Please repeat all of the data below word for word, leaving out the pictures.

Saved entries:
________________________________________
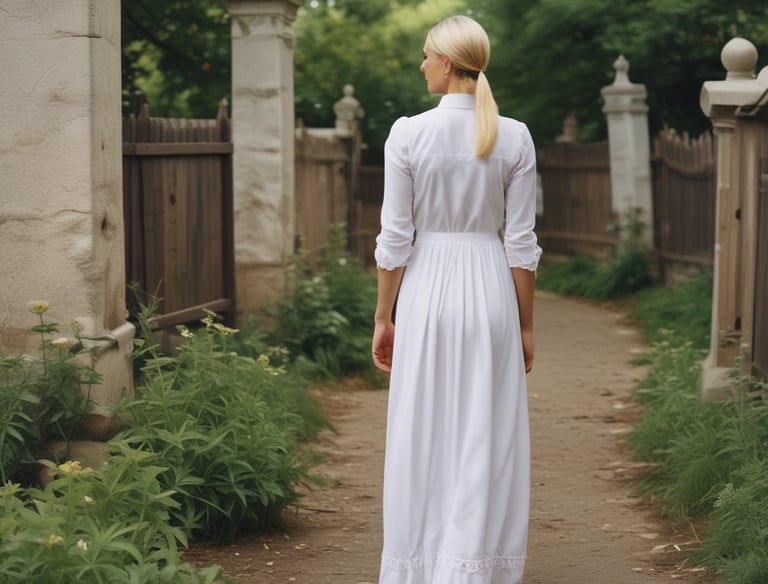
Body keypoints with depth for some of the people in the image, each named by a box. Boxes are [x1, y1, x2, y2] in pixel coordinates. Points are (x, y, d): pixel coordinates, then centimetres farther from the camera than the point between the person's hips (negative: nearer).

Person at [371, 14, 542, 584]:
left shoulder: (408, 134, -8)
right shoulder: (514, 138, -3)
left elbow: (395, 238, -6)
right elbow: (521, 243, -2)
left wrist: (384, 317, 4)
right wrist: (526, 324, 7)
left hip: (427, 291, -1)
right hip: (491, 293, 1)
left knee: (423, 439, 8)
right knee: (485, 441, 6)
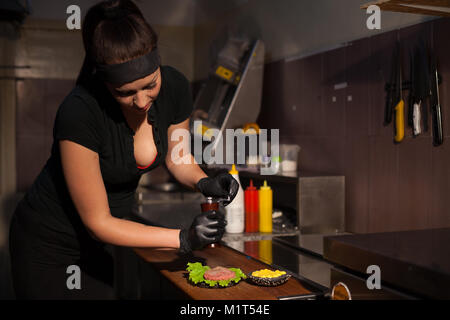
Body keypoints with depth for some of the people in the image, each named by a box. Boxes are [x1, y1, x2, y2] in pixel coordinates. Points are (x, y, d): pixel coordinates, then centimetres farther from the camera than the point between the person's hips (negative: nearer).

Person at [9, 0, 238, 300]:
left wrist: (203, 182, -15)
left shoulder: (175, 87, -17)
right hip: (47, 247, -4)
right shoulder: (79, 113, -33)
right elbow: (98, 222, -25)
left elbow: (175, 156, 5)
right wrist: (184, 238, -31)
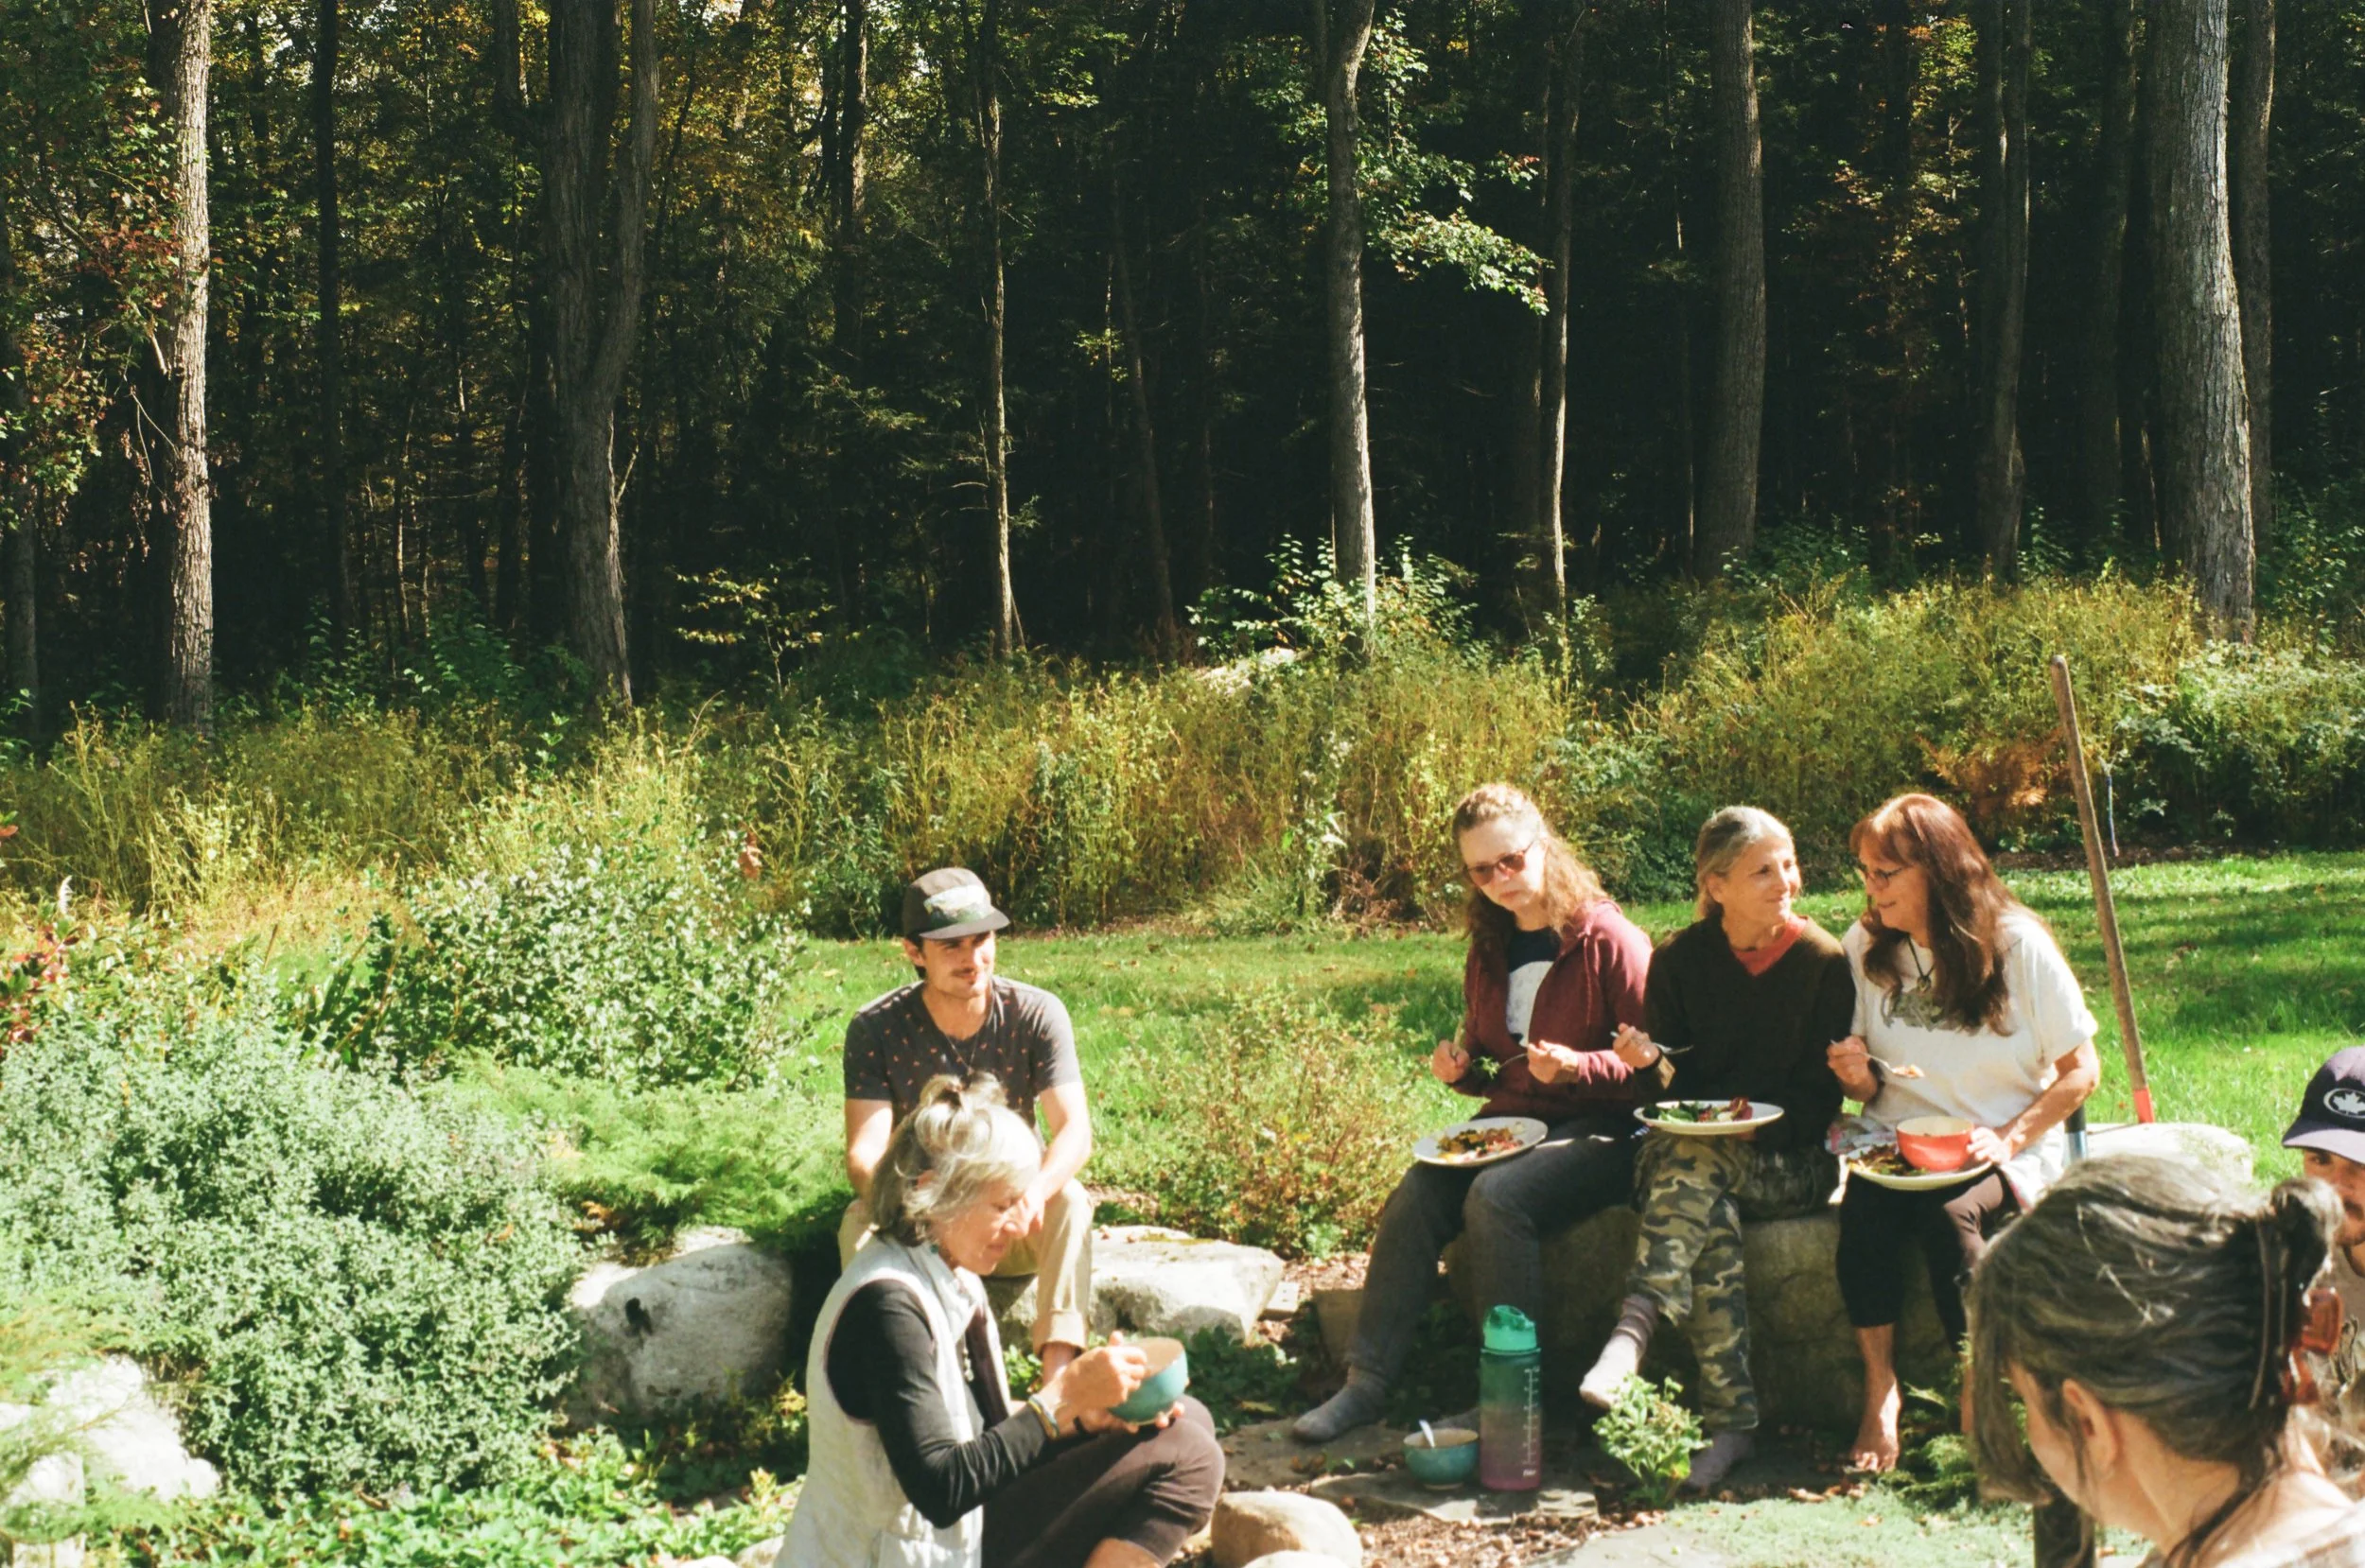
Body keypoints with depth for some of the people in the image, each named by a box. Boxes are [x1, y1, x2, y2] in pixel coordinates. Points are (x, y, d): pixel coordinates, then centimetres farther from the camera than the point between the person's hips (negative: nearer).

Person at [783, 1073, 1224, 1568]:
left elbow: (986, 1426, 8)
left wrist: (1088, 1412, -8)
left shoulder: (948, 1274, 6)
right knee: (1186, 1457, -11)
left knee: (1186, 1422, 12)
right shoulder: (888, 1305, -24)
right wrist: (1062, 1397, -26)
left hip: (962, 1525, 10)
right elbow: (942, 1489, -28)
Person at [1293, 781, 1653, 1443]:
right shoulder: (1490, 948, 12)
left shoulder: (1607, 940, -9)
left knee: (1495, 1196, -32)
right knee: (1414, 1196, -20)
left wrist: (1578, 1067, -24)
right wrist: (1459, 1067, 1)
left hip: (1600, 1130, -6)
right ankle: (1365, 1381, -17)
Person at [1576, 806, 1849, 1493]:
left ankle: (1633, 1331, -45)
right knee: (1712, 1215, -34)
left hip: (1789, 1159, -2)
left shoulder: (1822, 960, -1)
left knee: (1693, 1165, -35)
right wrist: (1650, 1062, -15)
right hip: (1693, 1146, 2)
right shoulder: (1680, 959, 5)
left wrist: (1760, 1125, -20)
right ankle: (1731, 1420, -39)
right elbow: (1673, 1079, 8)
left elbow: (1824, 1091, -3)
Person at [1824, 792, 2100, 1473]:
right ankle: (1879, 1393, -17)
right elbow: (1868, 1091, 11)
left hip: (2001, 1152, -3)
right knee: (1862, 1214, -30)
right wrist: (1859, 1076, -14)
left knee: (1947, 1212, -34)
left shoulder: (2017, 943, -6)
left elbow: (2081, 1070, -2)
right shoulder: (1865, 946, 3)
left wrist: (2009, 1139, -15)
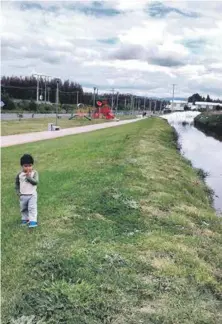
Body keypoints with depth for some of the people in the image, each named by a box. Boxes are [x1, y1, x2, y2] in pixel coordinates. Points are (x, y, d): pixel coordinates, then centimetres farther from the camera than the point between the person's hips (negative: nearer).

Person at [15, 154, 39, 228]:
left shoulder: (34, 173, -12)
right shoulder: (20, 174, -5)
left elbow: (36, 182, -24)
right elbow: (17, 183, 8)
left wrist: (29, 177, -31)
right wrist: (18, 192, 1)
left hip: (32, 195, -3)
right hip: (23, 195, 3)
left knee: (32, 208, -9)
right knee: (23, 209, 17)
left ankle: (33, 221, -9)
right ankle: (25, 219, 35)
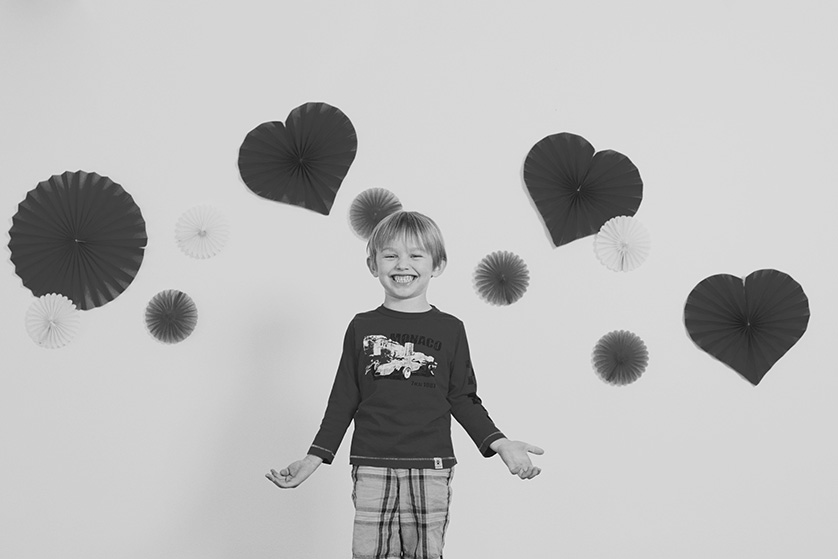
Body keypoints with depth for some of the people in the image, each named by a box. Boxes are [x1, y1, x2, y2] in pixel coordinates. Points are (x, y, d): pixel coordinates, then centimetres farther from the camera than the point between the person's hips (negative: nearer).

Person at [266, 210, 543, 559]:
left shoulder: (450, 330, 5)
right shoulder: (362, 328, 6)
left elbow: (463, 400, 8)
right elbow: (343, 400, 9)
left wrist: (499, 444, -3)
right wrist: (315, 458, 5)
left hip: (431, 469, 0)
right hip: (372, 468, 0)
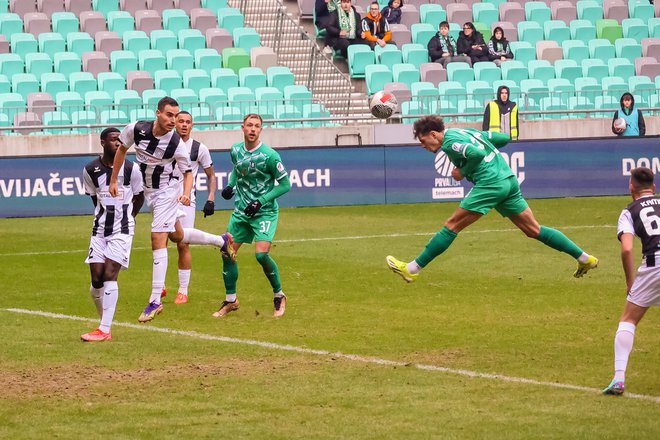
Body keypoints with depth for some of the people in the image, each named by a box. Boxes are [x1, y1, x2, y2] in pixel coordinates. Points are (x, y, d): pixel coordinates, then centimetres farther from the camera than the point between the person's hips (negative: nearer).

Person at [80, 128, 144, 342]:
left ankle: (105, 330, -18)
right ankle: (104, 321, 21)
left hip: (122, 230, -3)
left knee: (109, 274, -16)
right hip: (100, 228, 3)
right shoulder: (91, 170, -1)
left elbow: (139, 197, 11)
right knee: (96, 279, -1)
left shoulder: (131, 169, -5)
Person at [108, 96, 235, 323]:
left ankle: (155, 301, -12)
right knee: (177, 235, 21)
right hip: (149, 191, 6)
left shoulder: (176, 144, -24)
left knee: (158, 240, -14)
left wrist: (186, 193, -28)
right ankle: (221, 240, 46)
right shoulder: (136, 129, -16)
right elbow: (122, 149, 3)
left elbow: (188, 172, -9)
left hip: (167, 191, -6)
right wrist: (113, 180, 5)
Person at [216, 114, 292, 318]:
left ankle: (279, 295, 2)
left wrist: (262, 201, -19)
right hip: (241, 211, 6)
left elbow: (285, 184, -12)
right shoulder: (236, 150, 1)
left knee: (261, 254, -20)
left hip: (265, 212, -6)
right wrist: (231, 185, 4)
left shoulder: (269, 155, -17)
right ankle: (231, 300, 17)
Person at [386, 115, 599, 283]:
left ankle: (412, 269, -5)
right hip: (509, 180, 9)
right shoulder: (465, 132, 22)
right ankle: (584, 258, 10)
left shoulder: (450, 141, -6)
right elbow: (503, 138, 23)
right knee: (533, 230, 12)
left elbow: (476, 153, -22)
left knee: (452, 225, -5)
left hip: (490, 183, -9)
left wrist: (463, 172, -7)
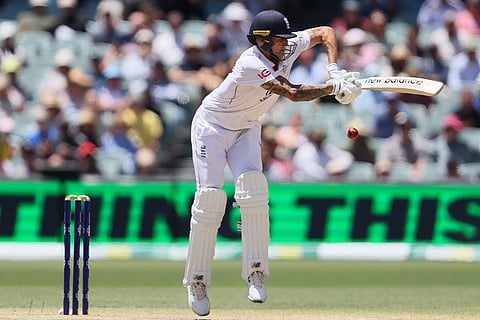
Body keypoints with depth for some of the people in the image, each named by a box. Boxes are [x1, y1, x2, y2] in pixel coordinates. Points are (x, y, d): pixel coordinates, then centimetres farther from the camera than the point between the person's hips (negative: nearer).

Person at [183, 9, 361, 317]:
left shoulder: (287, 48, -14)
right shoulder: (251, 64, -35)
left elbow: (325, 32, -1)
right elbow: (293, 93, -38)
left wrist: (334, 70, -15)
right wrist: (335, 87, -32)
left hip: (246, 129, 6)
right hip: (212, 126, -6)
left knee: (253, 186, -18)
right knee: (210, 196, -13)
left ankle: (255, 272, -19)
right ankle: (197, 282, -3)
________________________________________
▸ SOLUTION TO THE PROBLEM:
Body keypoints with depth for some of the people in the image, each named by a box. Boxes are [x1, y1, x2, y2] in pixel coordinates. Points are (x, y, d): pixel coordinates, then centimetres farther from the camera than the point between the person's hips (negative: nearer).

Person at [371, 14, 542, 584]:
left shoulder: (408, 134, -8)
right shoulder: (514, 138, -3)
left elbow: (395, 238, -6)
right elbow: (521, 243, -2)
left wrist: (384, 317, 4)
right wrist: (526, 324, 7)
left hip: (427, 291, -1)
right hip: (491, 293, 1)
left knee: (423, 439, 8)
right knee: (485, 441, 6)
Body keypoints with depth for some of the people in the image, each named by a box. Boxes are [x1, y1, x2, y2] in pixel coordinates. Points are (x, y, d): pixel coordinates, then centimetres farther from the camera than the point between the person's hips (negative: nearer).

Person at [9, 0, 238, 300]:
left wrist: (203, 182, -15)
left shoulder: (175, 87, -17)
right hip: (47, 247, -4)
right shoulder: (79, 113, -33)
right elbow: (98, 222, -25)
left elbow: (175, 156, 5)
right wrist: (184, 238, -31)
Body keypoints with depth for some of the people in the image, each named by a box. Boxes are [x1, y1, x2, y2] in pixel coordinates. Points are (x, y, d): pixel coordinates, then centimetres farther from the camera than the point between the person's hips (negative: nearer).

Person at [783, 1073, 1224, 1568]:
left elbow: (986, 1426, 8)
left wrist: (1088, 1412, -8)
left shoulder: (948, 1274, 6)
right knee: (1186, 1457, -11)
left knee: (1186, 1422, 12)
right shoulder: (888, 1305, -24)
right wrist: (1062, 1397, -26)
left hip: (962, 1525, 10)
right elbow: (942, 1489, -28)
Person at [1293, 781, 1653, 1443]:
right shoulder: (1490, 948, 12)
left shoulder: (1607, 940, -9)
left knee: (1495, 1196, -32)
right knee: (1414, 1196, -20)
left wrist: (1578, 1067, -24)
right wrist: (1459, 1067, 1)
left hip: (1600, 1130, -6)
right ankle: (1365, 1381, -17)
Person at [1576, 806, 1849, 1493]:
left ankle: (1633, 1331, -45)
right knee: (1712, 1215, -34)
left hip: (1789, 1159, -2)
left shoulder: (1822, 960, -1)
left knee: (1693, 1165, -35)
right wrist: (1650, 1062, -15)
right hip: (1693, 1146, 2)
right shoulder: (1680, 959, 5)
left wrist: (1760, 1125, -20)
right ankle: (1731, 1420, -39)
right elbow: (1673, 1079, 8)
left elbow: (1824, 1091, -3)
Person at [1824, 792, 2100, 1473]:
right ankle: (1879, 1393, -17)
right elbow: (1868, 1091, 11)
left hip: (2001, 1152, -3)
right knee: (1862, 1214, -30)
right wrist: (1859, 1076, -14)
left knee: (1947, 1212, -34)
left shoulder: (2017, 943, -6)
left elbow: (2081, 1070, -2)
right shoulder: (1865, 946, 3)
left wrist: (2009, 1139, -15)
Body keypoints with depth for some of the people in the image, each named by a box. Boxes are [x1, y1, x2, y2] in pixel coordinates. Points are (x, y, d): pixel coordinates, then centimetres farther from the camera than the point between the person's hips (negative: nearer).

Person at [15, 154, 39, 228]:
left shoulder: (34, 173, -12)
right shoulder: (20, 174, -5)
left elbow: (36, 182, -24)
right elbow: (17, 183, 8)
left wrist: (29, 177, -31)
right wrist: (18, 192, 1)
left hip: (32, 195, -3)
right hip: (23, 195, 3)
left knee: (32, 208, -9)
right knee: (23, 209, 17)
left ankle: (33, 221, -9)
right ankle: (25, 219, 35)
Body keypoints with depth for some of the people in the image, each named by a box. Boxes are [x1, y1, x2, y2] in pixel coordinates. Points are (x, y, d): pixel coordinates, then centimetres farther from the camera than the point between the person's hips (negative: nearer).

Person at [266, 210, 543, 559]:
left shoulder: (450, 330, 5)
right shoulder: (362, 328, 6)
left elbow: (463, 400, 8)
right elbow: (343, 400, 9)
left wrist: (499, 444, -3)
right wrist: (315, 458, 5)
left hip: (431, 469, 0)
right hip: (372, 468, 0)
Body keypoints with depth for some of the people in the image, each named by a box. Boxes are [x1, y1, x2, y2] in pixel coordinates. Points are (x, y, d): pixel coordinates, then centimetres farther from the camera than the point between the person's hips (negative: nearer).

Person at [80, 128, 144, 342]:
left ankle: (105, 330, -18)
right ankle: (104, 321, 21)
left hip: (122, 230, -3)
left knee: (109, 274, -16)
right hip: (100, 228, 3)
right shoulder: (91, 170, -1)
left elbow: (139, 197, 11)
right knee: (96, 279, -1)
left shoulder: (131, 169, -5)
Person at [108, 96, 235, 323]:
left ankle: (155, 301, -12)
right knee: (177, 235, 21)
right hip: (149, 191, 6)
left shoulder: (176, 144, -24)
left knee: (158, 240, -14)
left wrist: (186, 193, -28)
right ankle: (221, 240, 46)
right shoulder: (136, 129, -16)
right elbow: (122, 149, 3)
left elbow: (188, 172, -9)
left hip: (167, 191, -6)
right wrist: (113, 180, 5)
Person at [216, 114, 292, 318]:
left ankle: (279, 295, 2)
left wrist: (262, 201, -19)
right hip: (241, 211, 6)
left elbow: (285, 184, -12)
right shoulder: (236, 150, 1)
left knee: (261, 254, -20)
left hip: (265, 212, -6)
right wrist: (231, 185, 4)
left shoulder: (269, 155, -17)
right ankle: (231, 300, 17)
Person at [386, 115, 599, 283]:
left ankle: (412, 269, -5)
right hip: (509, 180, 9)
right shoulder: (465, 132, 22)
right ankle: (584, 258, 10)
left shoulder: (450, 141, -6)
right elbow: (503, 138, 23)
right knee: (533, 230, 12)
left elbow: (476, 153, -22)
left knee: (452, 225, -5)
left hip: (490, 183, -9)
left wrist: (463, 172, -7)
Body keypoints with depth for some of the people in the image, each named by a box. Boxes are [x1, y1, x2, y2] in pixel coordinates. Points are (x, y, d): pixel coordinates, then centimetres farther from the camera than the point between the person's hips (negative: nearer).

Person at [183, 9, 361, 317]:
left shoulder: (287, 48, -14)
right shoulder: (251, 64, -35)
left elbow: (325, 32, -1)
right elbow: (293, 93, -38)
left wrist: (334, 70, -15)
right wrist: (335, 87, -32)
left hip: (246, 129, 6)
right hip: (212, 126, -6)
left knee: (253, 186, -18)
right knee: (210, 196, -13)
left ankle: (255, 272, -19)
right ankle: (197, 282, -3)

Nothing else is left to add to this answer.